> [Task goal]: Transcribe the portion of the call transcript starting at "No, it covers, no, you're" and ending at "I'm asking. Yes.", word for word.

> [Text section]:
+ + + + +

No, it covers, no, you're correct. Fixed cost. We've stated that the last three quarters that our capacity revenue covers fixed cost. Are you asking about non-fuel variable costs? Is that what you're asking about?

Speaker 5

Yes, that's what I'm asking. Yes.

I mean, it is in the variable cost, and it is, I mean, the lion's share of our variable cost is fuel.

Speaker 5

And then can you talk about what the inventory position looks like at Merom? I mean, you talked about hopefully being able to generate more electrons in the second half of the year than maybe you envisioned at the beginning of the year. Where does inventory stand at Merom, and then I think you have 4 million tons of kind of contracted price tons to sell to third parties in the second half. Is there a chance that your customers might be willing to defer some deliveries outside of this year and that might unlock more inventory to burn at Merom?

+ + + + +

> [Supplied entries]:
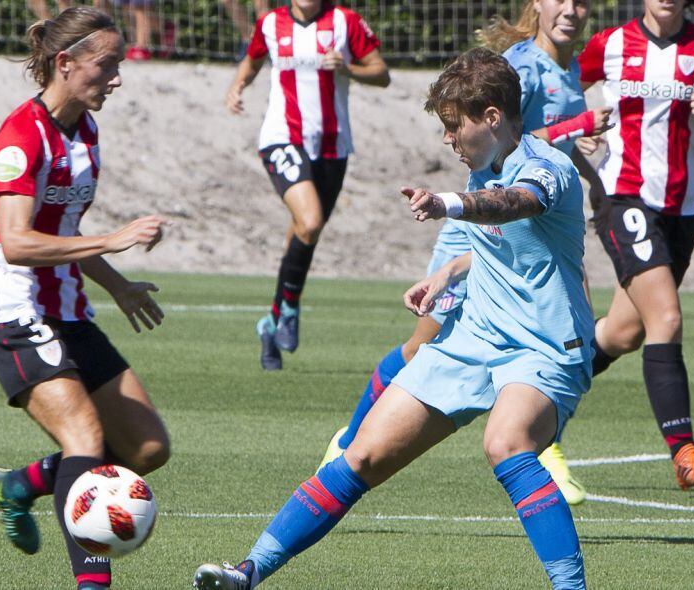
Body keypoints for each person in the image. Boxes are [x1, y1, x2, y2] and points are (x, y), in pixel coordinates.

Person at [194, 47, 593, 590]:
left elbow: (517, 204)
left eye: (454, 126)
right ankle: (249, 572)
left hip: (545, 348)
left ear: (492, 117)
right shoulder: (483, 168)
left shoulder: (548, 168)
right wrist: (449, 272)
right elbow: (508, 248)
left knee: (507, 441)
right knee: (362, 454)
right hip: (474, 338)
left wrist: (449, 205)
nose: (448, 140)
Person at [318, 0, 612, 506]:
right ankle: (349, 442)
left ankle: (544, 442)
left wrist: (592, 179)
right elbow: (518, 136)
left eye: (581, 0)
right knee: (421, 344)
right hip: (482, 218)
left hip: (530, 226)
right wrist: (577, 127)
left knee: (565, 320)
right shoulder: (521, 65)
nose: (571, 9)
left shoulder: (569, 70)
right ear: (537, 6)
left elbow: (543, 153)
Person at [0, 8, 171, 589]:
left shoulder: (84, 130)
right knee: (85, 441)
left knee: (147, 446)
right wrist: (114, 239)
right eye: (107, 64)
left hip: (69, 314)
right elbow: (14, 241)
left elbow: (63, 232)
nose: (116, 78)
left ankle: (24, 482)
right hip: (18, 315)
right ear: (66, 63)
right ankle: (93, 585)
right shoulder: (18, 138)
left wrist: (118, 284)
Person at [576, 0, 694, 490]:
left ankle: (540, 386)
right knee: (668, 318)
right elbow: (560, 91)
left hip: (685, 206)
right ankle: (685, 452)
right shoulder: (608, 45)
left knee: (621, 333)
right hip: (622, 194)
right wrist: (578, 129)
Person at [225, 0, 390, 371]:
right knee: (311, 220)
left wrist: (348, 67)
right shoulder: (270, 24)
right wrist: (237, 86)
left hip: (333, 147)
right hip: (281, 138)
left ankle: (271, 322)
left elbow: (382, 73)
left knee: (304, 231)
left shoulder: (345, 22)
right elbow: (252, 59)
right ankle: (291, 308)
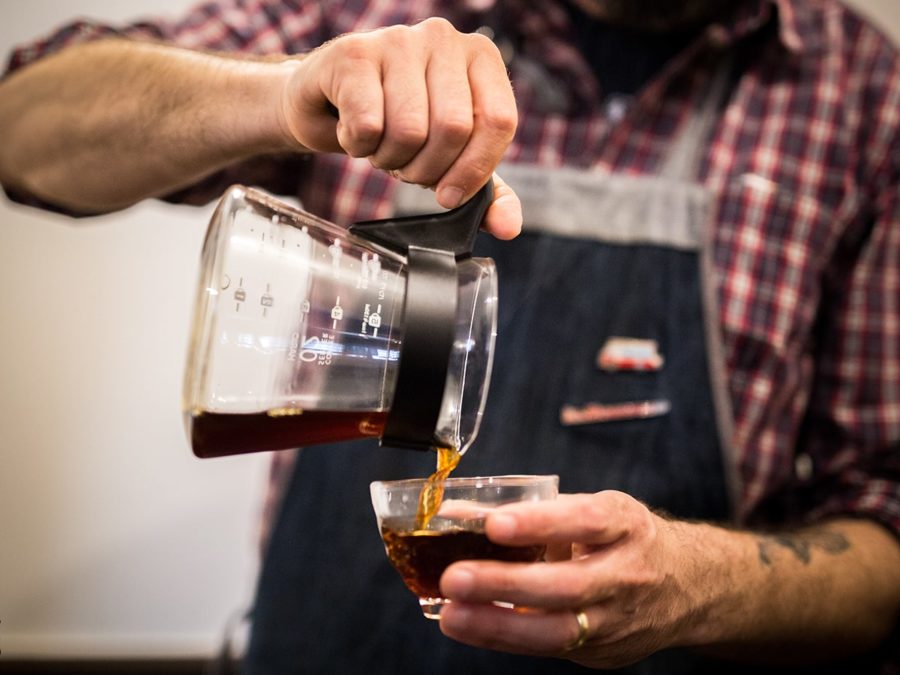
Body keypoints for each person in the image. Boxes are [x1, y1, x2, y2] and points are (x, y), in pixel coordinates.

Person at [1, 0, 898, 672]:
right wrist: (285, 90)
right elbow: (23, 131)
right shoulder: (367, 12)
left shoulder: (864, 95)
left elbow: (885, 533)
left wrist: (699, 584)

+ + + + +

> [Exercise result]:
No, it covers, no, you're correct. Fixed cost. We've stated that the last three quarters that our capacity revenue covers fixed cost. Are you asking about non-fuel variable costs? Is that what you're asking about?

Speaker 5

Yes, that's what I'm asking. Yes.